- _Exercises to complete_
a) From the film reviews, set down the passage that starts with "Barbara (Christian Petzold, 2012)" and goes on through "the year's best.".
b) Name every film in the film reviews whose title heads an entry and is followed by its directors and year in parentheses.

- _Page text_
++++++++++++++++++++
Sound of Noise (Ola Simonsson and Johannes Stjärne Nilsson, 2012)

Stomp made into an anarchic hunt for unshackled music, Sound of Noise is, by turns, a caper and a romantic comedy, pulsing with its unorthodox percussion and tittering with its makeshift cymbals and blocks. A metronome becomes the equivalent of a bomb detonator for a group of anarchist drummers who make the world into music, thus rendering it soundless for the tone-deaf policeman who chases them. It is a great conceit and routinely funny in execution, but what the film is not is the city symphony for Malmö it feels as if it will become at nearly every moment before falling short. Its ingenious street compositions are thrown off by routine plot mechanics that not only puts too much dead air between performances but often interrupt the few bits of music we get. The film is still enjoyable, but it feels like so much untapped potential. Grade: C+

Sound of My Voice (Zal Batmanglij, 2012)

The Sound of My Voice recalls other recent films about cults—Martha Marcy May Marlene, The Master—not merely in its subject matter but in its strengths and weaknesses. In all three films, the actor playing the cult leader does an exceptional job of capturing the ambiguous tone between someone projecting freewheeling improvisation and eerie omniscience. But Brit Marling’s excellent performance, all soothing but firm suggestions that crucially stop just short of direct commands, is undercut by everything around her. All cults are thinly sketched (the aforementioned cult movies even make this a key aspect of their observed sects), but rarely are the people they comprise so vague as well. Sound of My Voice offers no sense of how or why anyone ever gravitated toward Marling’s Maggie, much less how they developed the fanatical loyalty necessary to overlook her obvious fakery. Oh, but is it fakery, dear reader, for the film contains a twist! Admittedly, it does go to the trouble of laying track toward the climactic revelation, but the twist still feels like a lazy counter to everything the film had been saying to that point. Grade: C-

Wednesday, December 26, 2012

Barbara (Christian Petzold, 2012)

This wonderful German drama feels like a thriller that draws all of its suspense from the moral quandaries that flash across Nina Hoss' focused eyes in an instant, a world of possibilities (most of them dismal) processed in a second. Petzold's camera proves that subjective shots not only do not require handheld shaky-cam but are often foiled by it. His calm, level gazes produce an intense feeling of always being watched, save for when Barbara retreats to areas of howling, microphone-drowning wind. One of the year's best.

My full review is up now at Spectrum Culture.

Monday, December 24, 2012

The Color Wheel (Alex Ross Perry, 2012)
++++++++++++++++++++
Bounding box coordinates:
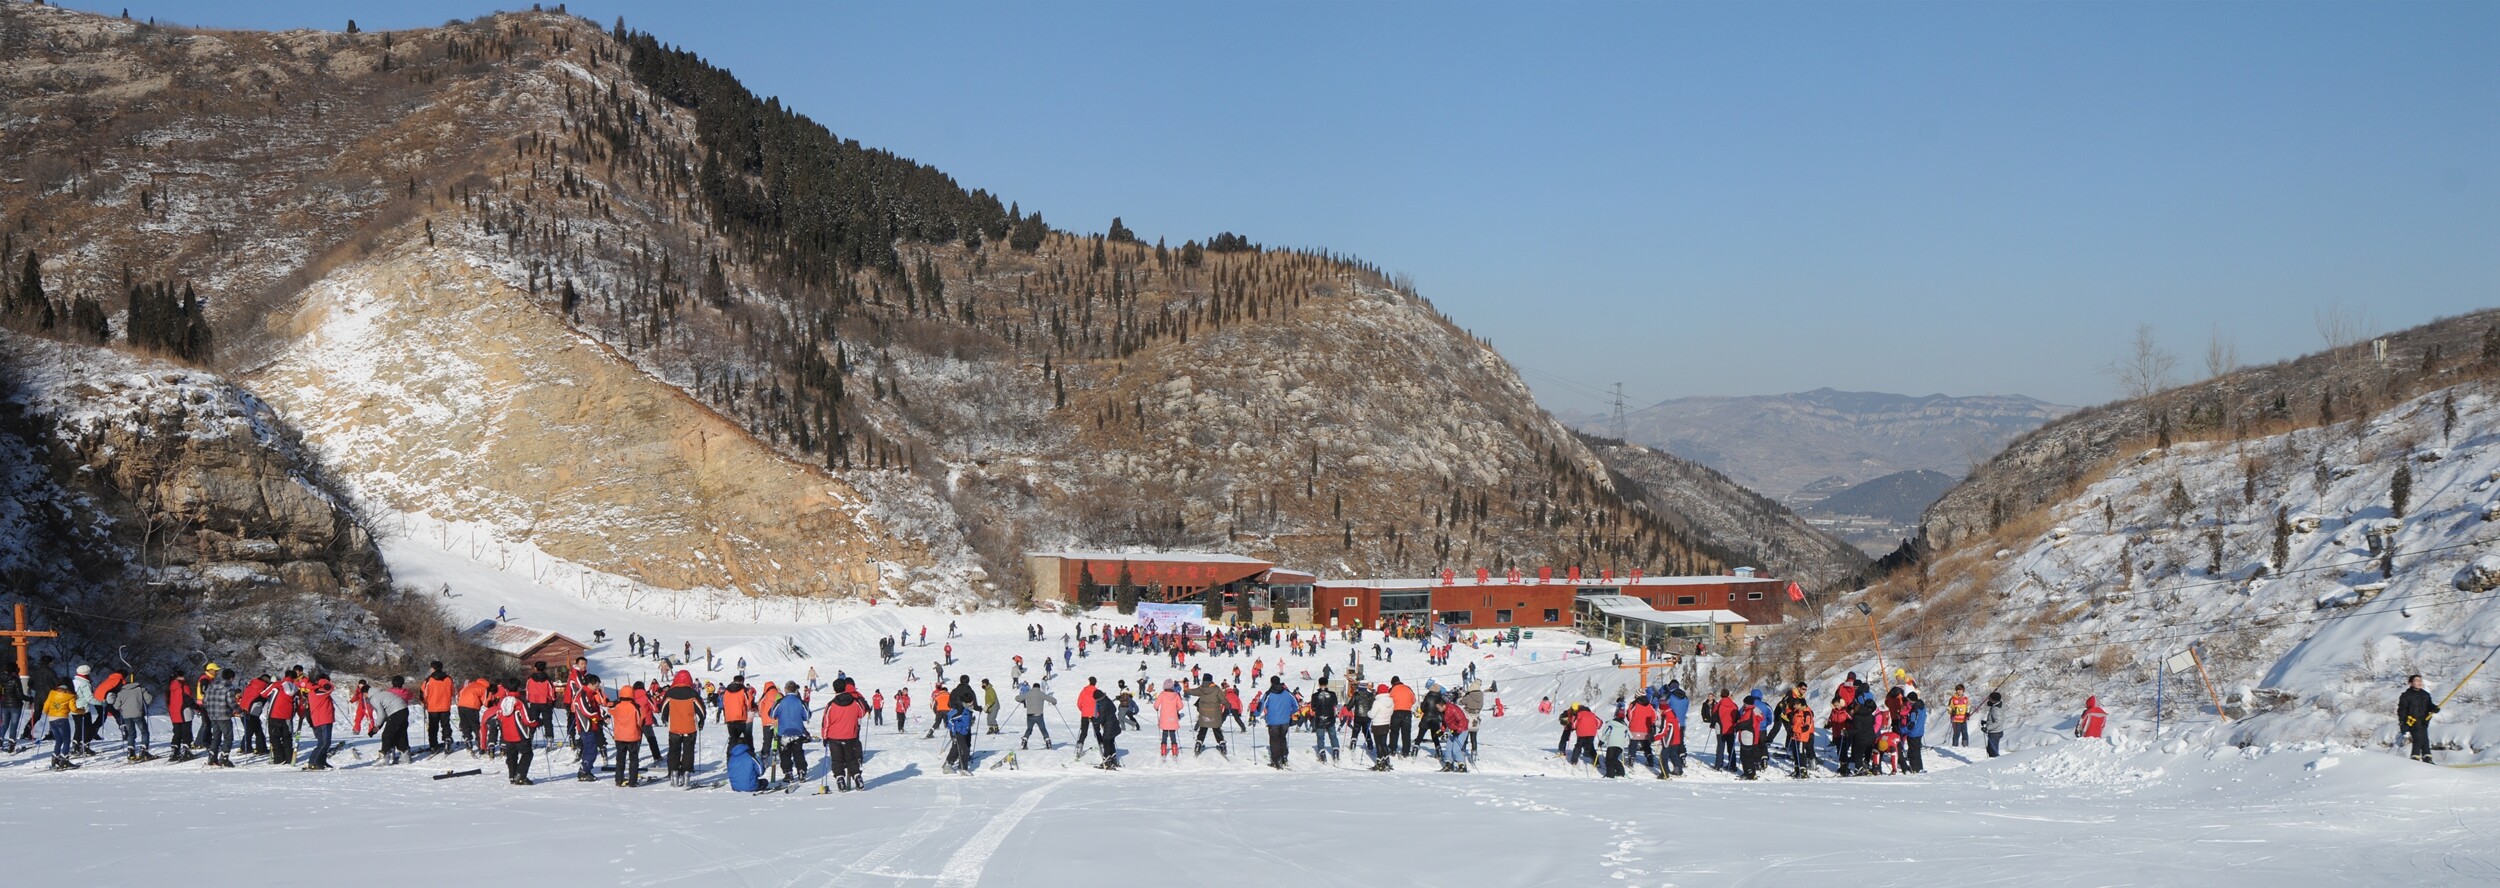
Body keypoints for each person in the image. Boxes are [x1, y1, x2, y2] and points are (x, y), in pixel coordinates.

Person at [820, 681, 870, 791]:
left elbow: (826, 722)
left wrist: (824, 737)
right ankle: (857, 777)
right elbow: (861, 713)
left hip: (834, 737)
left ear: (834, 689)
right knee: (851, 759)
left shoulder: (831, 705)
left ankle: (840, 779)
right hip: (851, 736)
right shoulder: (855, 702)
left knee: (837, 760)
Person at [489, 685, 539, 785]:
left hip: (506, 734)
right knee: (527, 753)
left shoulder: (502, 702)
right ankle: (520, 775)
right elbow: (527, 720)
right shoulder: (519, 701)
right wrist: (537, 722)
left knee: (511, 755)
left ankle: (512, 776)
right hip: (519, 733)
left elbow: (499, 716)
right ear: (518, 688)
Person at [663, 670, 705, 787]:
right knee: (688, 751)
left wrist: (666, 719)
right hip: (690, 728)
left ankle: (674, 774)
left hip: (674, 728)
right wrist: (701, 722)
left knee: (673, 751)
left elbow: (664, 709)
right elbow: (701, 710)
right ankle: (686, 774)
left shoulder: (670, 693)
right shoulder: (693, 694)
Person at [770, 681, 811, 784]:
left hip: (783, 731)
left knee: (785, 754)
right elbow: (807, 716)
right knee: (798, 753)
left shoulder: (780, 701)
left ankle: (788, 773)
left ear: (786, 689)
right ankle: (801, 771)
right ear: (796, 690)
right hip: (797, 731)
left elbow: (772, 714)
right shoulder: (800, 702)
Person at [571, 674, 609, 782]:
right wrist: (598, 718)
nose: (597, 688)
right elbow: (587, 711)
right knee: (591, 750)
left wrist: (603, 716)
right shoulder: (582, 694)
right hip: (586, 726)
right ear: (589, 684)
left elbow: (596, 707)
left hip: (592, 725)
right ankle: (584, 772)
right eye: (596, 686)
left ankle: (586, 770)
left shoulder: (590, 693)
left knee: (591, 749)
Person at [111, 673, 155, 761]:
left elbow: (116, 706)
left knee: (131, 733)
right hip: (138, 713)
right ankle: (144, 750)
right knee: (144, 732)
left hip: (126, 715)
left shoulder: (121, 692)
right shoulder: (140, 689)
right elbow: (149, 700)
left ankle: (130, 751)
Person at [609, 685, 645, 786]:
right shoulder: (635, 706)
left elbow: (609, 709)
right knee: (633, 759)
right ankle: (633, 781)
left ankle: (618, 779)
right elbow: (640, 721)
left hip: (619, 736)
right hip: (632, 736)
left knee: (620, 758)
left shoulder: (617, 706)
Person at [2398, 674, 2439, 764]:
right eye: (2416, 680)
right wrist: (2403, 722)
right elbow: (2402, 710)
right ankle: (2415, 758)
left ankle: (2427, 757)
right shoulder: (2406, 696)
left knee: (2424, 739)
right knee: (2418, 739)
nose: (2419, 682)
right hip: (2412, 721)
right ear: (2411, 683)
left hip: (2424, 721)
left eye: (2420, 680)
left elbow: (2429, 706)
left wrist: (2434, 708)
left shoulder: (2425, 694)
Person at [303, 673, 337, 770]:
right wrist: (323, 681)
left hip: (325, 718)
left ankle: (321, 761)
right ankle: (313, 762)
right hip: (322, 719)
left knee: (325, 742)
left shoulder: (317, 690)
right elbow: (330, 687)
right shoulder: (317, 691)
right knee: (323, 743)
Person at [1260, 678, 1295, 769]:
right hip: (1285, 721)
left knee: (1274, 740)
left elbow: (1261, 705)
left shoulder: (1269, 693)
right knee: (1282, 738)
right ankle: (1284, 757)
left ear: (1271, 682)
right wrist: (1289, 713)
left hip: (1273, 721)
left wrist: (1254, 714)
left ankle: (1276, 760)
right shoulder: (1287, 692)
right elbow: (1296, 705)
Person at [1189, 675, 1228, 755]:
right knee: (1217, 729)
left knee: (1203, 729)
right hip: (1214, 713)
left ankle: (1198, 744)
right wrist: (1228, 705)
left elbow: (1192, 691)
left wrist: (1186, 690)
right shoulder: (1216, 689)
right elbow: (1222, 699)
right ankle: (1222, 745)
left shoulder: (1201, 689)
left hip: (1204, 713)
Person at [1366, 683, 1397, 771]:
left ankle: (1380, 763)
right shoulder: (1391, 701)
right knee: (1384, 743)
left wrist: (1368, 713)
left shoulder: (1377, 702)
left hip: (1377, 725)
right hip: (1386, 724)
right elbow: (1391, 713)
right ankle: (1387, 762)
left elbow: (1372, 714)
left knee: (1378, 744)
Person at [1091, 683, 1122, 769]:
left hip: (1109, 726)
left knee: (1106, 742)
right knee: (1111, 741)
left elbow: (1101, 719)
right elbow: (1114, 709)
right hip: (1114, 723)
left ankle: (1107, 761)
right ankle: (1113, 759)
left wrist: (1094, 720)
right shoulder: (1107, 700)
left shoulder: (1101, 705)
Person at [1017, 681, 1056, 749]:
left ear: (1033, 687)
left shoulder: (1028, 693)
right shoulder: (1041, 694)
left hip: (1030, 715)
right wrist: (1054, 702)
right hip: (1039, 715)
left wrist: (1021, 700)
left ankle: (1024, 741)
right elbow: (1052, 699)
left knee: (1029, 729)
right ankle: (1048, 742)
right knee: (1043, 729)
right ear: (1039, 687)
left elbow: (1017, 698)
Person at [1308, 682, 1341, 762]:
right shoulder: (1332, 694)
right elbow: (1335, 703)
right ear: (1327, 685)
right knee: (1333, 736)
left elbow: (1313, 707)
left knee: (1320, 737)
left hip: (1319, 718)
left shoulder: (1315, 695)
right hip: (1330, 718)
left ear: (1319, 685)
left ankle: (1322, 753)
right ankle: (1336, 751)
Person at [1439, 695, 1471, 772]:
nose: (1438, 709)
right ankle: (1449, 764)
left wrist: (1458, 731)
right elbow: (1445, 721)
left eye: (1438, 708)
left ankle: (1462, 765)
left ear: (1443, 705)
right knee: (1448, 748)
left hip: (1462, 730)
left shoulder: (1453, 709)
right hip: (1454, 730)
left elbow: (1463, 720)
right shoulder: (1444, 711)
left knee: (1456, 749)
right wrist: (1442, 730)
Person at [1900, 691, 1928, 773]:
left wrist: (1902, 730)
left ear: (1911, 700)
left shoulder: (1914, 710)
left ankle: (1916, 769)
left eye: (1908, 700)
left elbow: (1911, 724)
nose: (1908, 701)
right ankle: (1919, 767)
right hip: (1920, 731)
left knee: (1913, 752)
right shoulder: (1922, 706)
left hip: (1913, 733)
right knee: (1917, 751)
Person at [1598, 714, 1631, 778]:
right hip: (1620, 745)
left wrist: (1602, 741)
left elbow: (1605, 732)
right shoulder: (1624, 726)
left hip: (1612, 743)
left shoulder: (1610, 723)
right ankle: (1620, 772)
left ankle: (1610, 775)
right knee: (1614, 759)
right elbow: (1630, 735)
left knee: (1609, 759)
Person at [1980, 691, 2005, 758]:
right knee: (1990, 749)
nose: (1988, 700)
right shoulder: (1999, 705)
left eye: (1990, 699)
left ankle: (1997, 764)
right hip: (1996, 732)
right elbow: (1997, 719)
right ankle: (1992, 764)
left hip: (1995, 733)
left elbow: (1998, 722)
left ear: (1994, 700)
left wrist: (1987, 728)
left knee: (1993, 751)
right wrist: (1986, 722)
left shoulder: (1995, 709)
++++++++++++++++++++
- _Per-task outputs_
a)
Barbara (Christian Petzold, 2012)

This wonderful German drama feels like a thriller that draws all of its suspense from the moral quandaries that flash across Nina Hoss' focused eyes in an instant, a world of possibilities (most of them dismal) processed in a second. Petzold's camera proves that subjective shots not only do not require handheld shaky-cam but are often foiled by it. His calm, level gazes produce an intense feeling of always being watched, save for when Barbara retreats to areas of howling, microphone-drowning wind. One of the year's best.

b)
Sound of Noise
Sound of My Voice
Barbara
The Color Wheel